▶ **RECORDS FOR PROCESSING**:

[Start of Attachment]

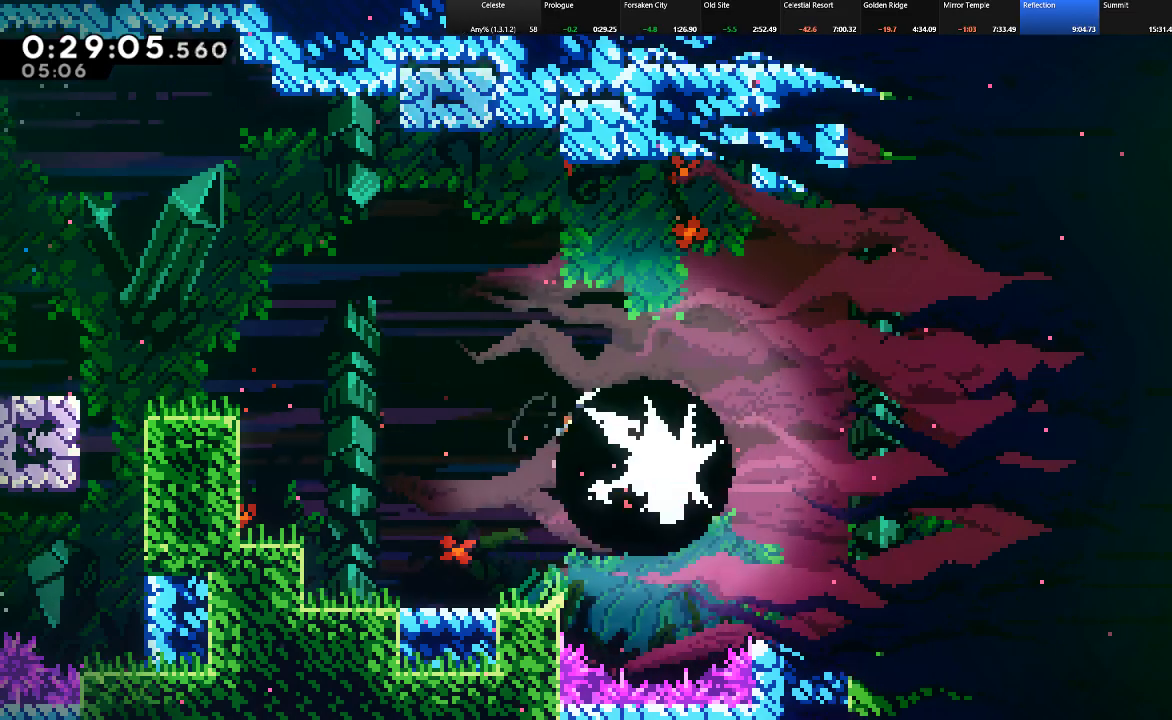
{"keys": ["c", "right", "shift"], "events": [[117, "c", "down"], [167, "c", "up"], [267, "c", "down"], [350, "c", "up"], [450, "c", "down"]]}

[End of Attachment]
[Start of Attachment]

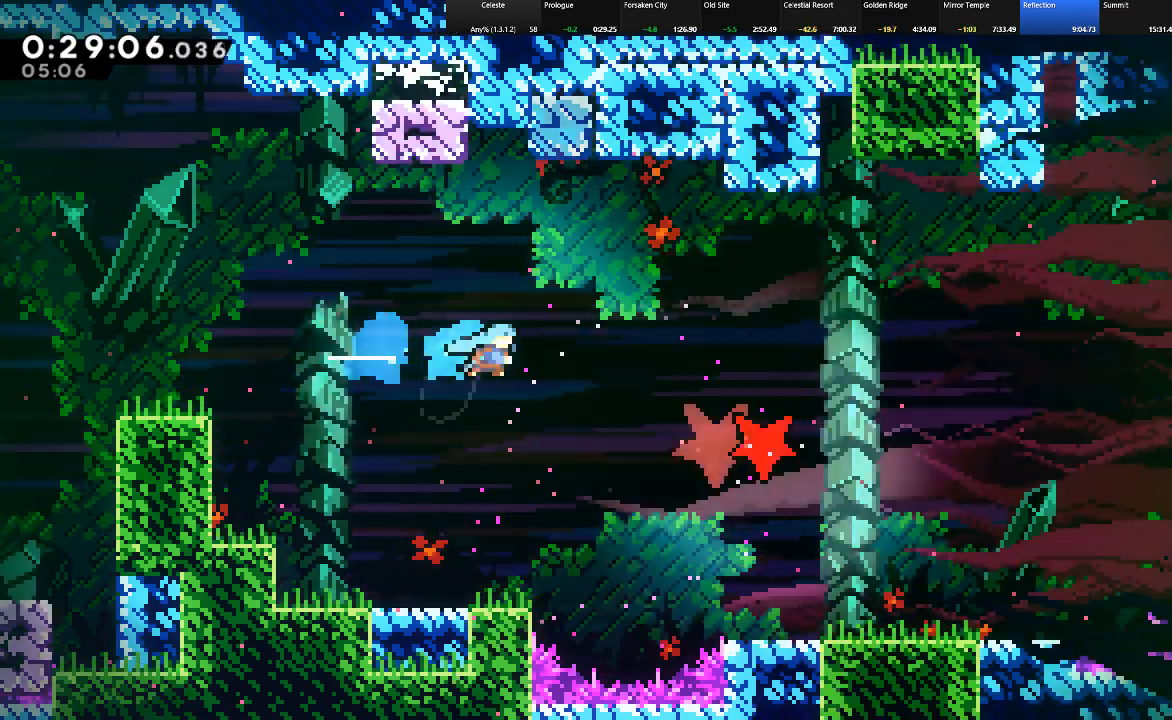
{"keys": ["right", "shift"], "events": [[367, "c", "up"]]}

[End of Attachment]
[Start of Attachment]

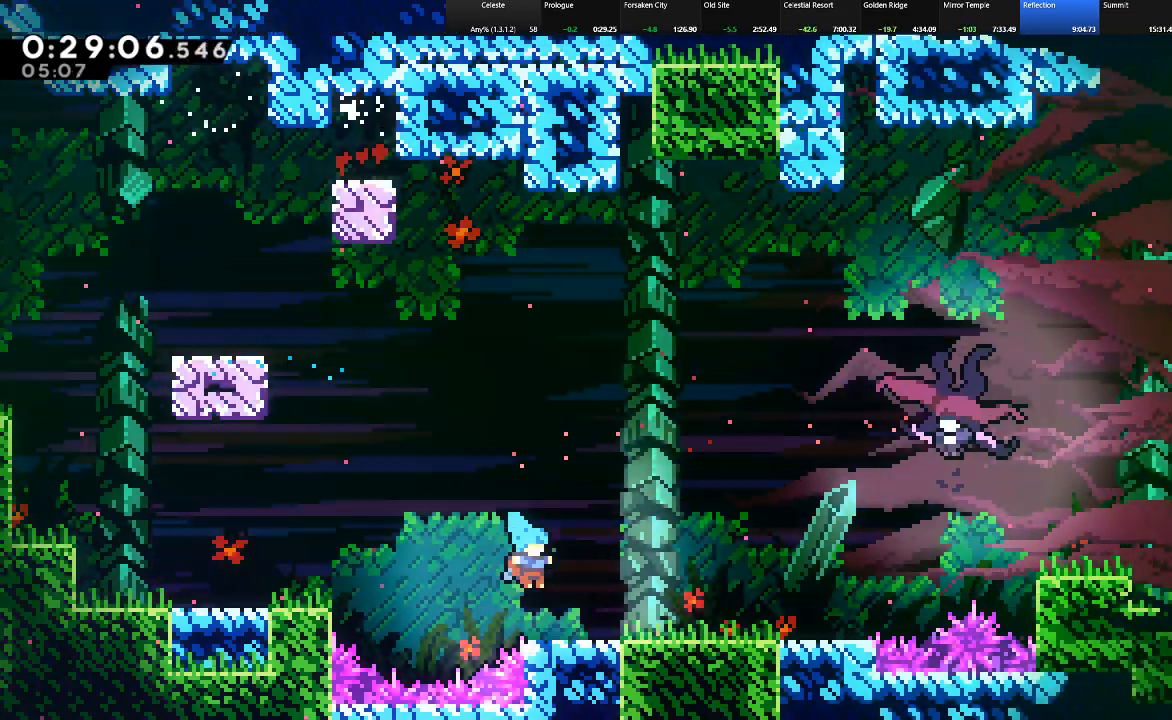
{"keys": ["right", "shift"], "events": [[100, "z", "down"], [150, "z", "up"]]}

[End of Attachment]

Should a line in the material contain "down", copy it.

▶ **OUTPUT FOR THIS TASK**:
{"keys": ["c", "right", "shift"], "events": [[117, "c", "down"], [167, "c", "up"], [267, "c", "down"], [350, "c", "up"], [450, "c", "down"]]}
{"keys": ["right", "shift"], "events": [[100, "z", "down"], [150, "z", "up"]]}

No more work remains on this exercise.